Now, the former student, Liz (Phoebe Dynevor, from Bridgerton), shows up at the anniversary celebration as the fiancee of Ellen and Paul’s son, Josh. Whether this is a strange coincidence or Liz had schemed her way into this position to get back at Ellen is left unclear. The important thing is, Liz has expanded the thesis that Ellen hated into a book that advocates for the U.S. to embrace a one-party system, a book that has caught a wave and become a viral best-seller.
The book is called The Change, and man, are we in for some of that.
There are three other siblings in the family, too, including one sister played by Madeline Brewer, who was Emmy-nominated for her role as Janine Lindo in The Handmaid’s Tale, another story of worst-case social scenarios. Almost every character in Anniversary is extreme in their views and intolerant of each other, including, eventually, even the married couples.

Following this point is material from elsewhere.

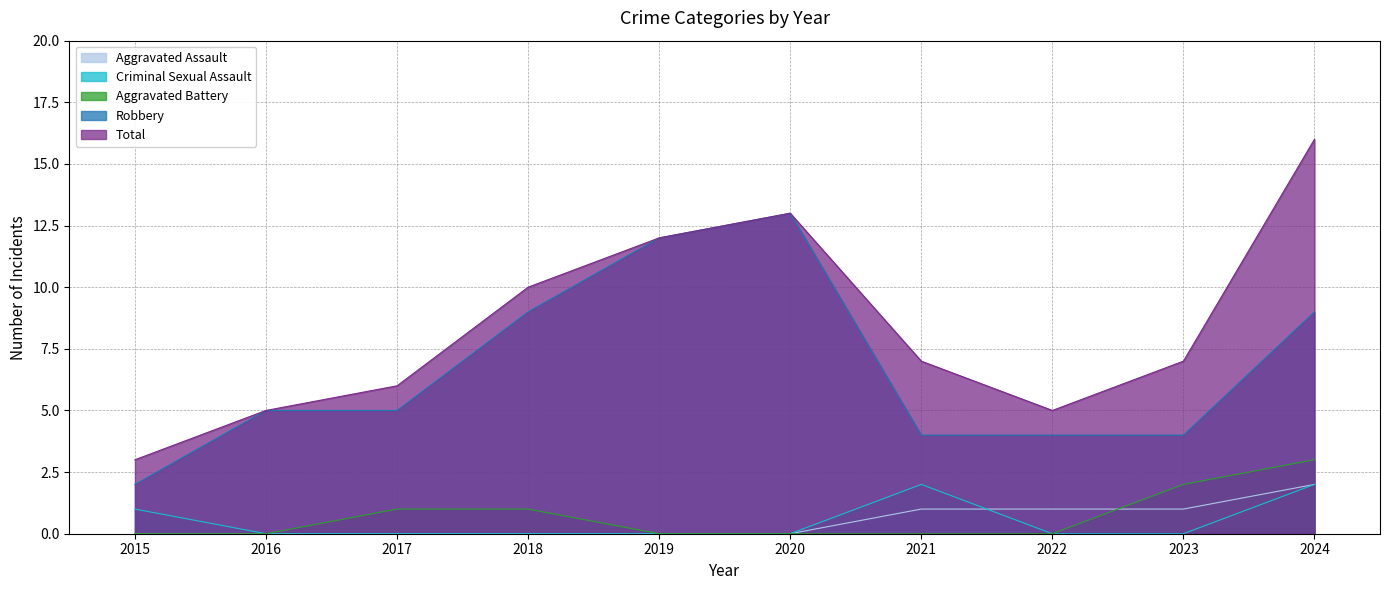

Does the chart have visible grid lines?

Yes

Ellen and Liz lead the way with their zealotry — Liz as a surreptitious manipulator, and Ellen as a walking, high-energy, nervous breakdown. Their movie succeeds in depicting the dangers of an authoritarian government, but these are not characters I enjoyed spending time with.
How long this run of why-can’t-we-all get-along movies will continue I don’t know, but I hope we put an end to it by the next presidential election. The bullshit coming from Washington is bad enough. We don’t need to see it from Hollywood too.






Eric.. thanks for the heads up. I cannot gin up the energy to see any of these films,
I liked "One Battle," but what do I know I also liked "Megalopolis." The best of the bunch was "House of Dynamite," though, echoing the great "Fail Safe." The dystopian is an evergreen genre, not going away like ever.